Example XSEDE output Due: Saturday March 31 before noon
A Mini Lab is one that I anticipate that you can complete in a couple hours; finish or be close to finishing by the end of a Thursday lab session. The purpose of Mini labs are to introduce you to a parallel or distributed programming language/utility without having you solve a larger problem using the language/utility.
I give you only about 24 hours to complete a mini-lab because I want you to stop working on it and get back to focusing your effort on the regular lab assignment.
If you don't get a mini lab fully working, just submit what you tried. If you don't submit a solution, it is not a big deal.

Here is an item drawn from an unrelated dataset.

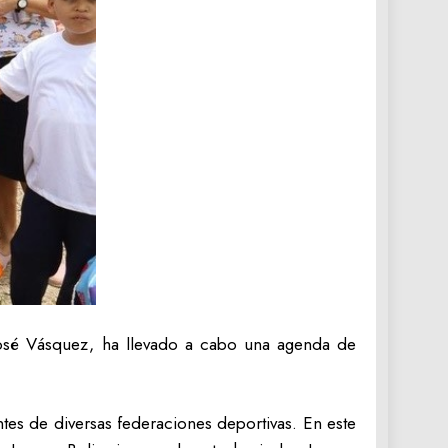
José Vásquez, ha llevado a cabo una agenda de
tes de diversas federaciones deportivas. En este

Mini Labs do not count very much towards your final grade, and not nearly as much as regular Labs--they are mini.
For this lab assignment you, with your Lab 5 partner,
will run some large runs of your
MPI odd-even sort on Comet, and submit some output results (do not do
any runs that have debug printf stmts: your run should have no output
other than timing and possibly printing out initial size and number Pis.
For this mini lab, I want you to try running some large runs of your Lab 5 solution on comet.

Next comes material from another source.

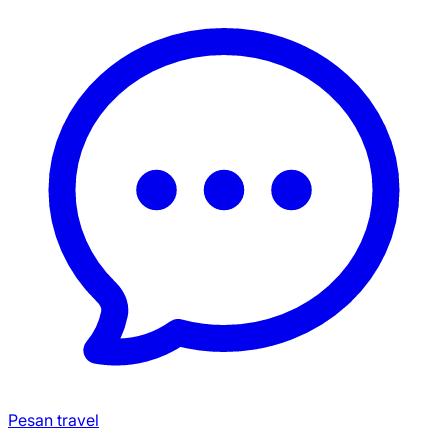
Pesan travel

#SBATCH --partition=debug # which queue #SBATCH --nodes=2 # Total number of nodes #SBATCH --ntasks-per-node=24 # Total number of mpi tasks #SBATCH -t 00:30:00 # Run time (hh:mm:ss) - 30 minsYou should choose way more than 2 nodes and 24 mpi tasks in your runs. You can also try large sized arrays for each process to sort via command line args to your exectutable. You may need to adjust the esitimated runtime (30 mins in this example). If your estimate is too small and your program runs longer than your estimate, it will be killed before it completes. If your estimate is too long, it will wait in the job queue for much longer than it should. You should also submit to one of the regular job queues for the big runs (don't use the debug queue).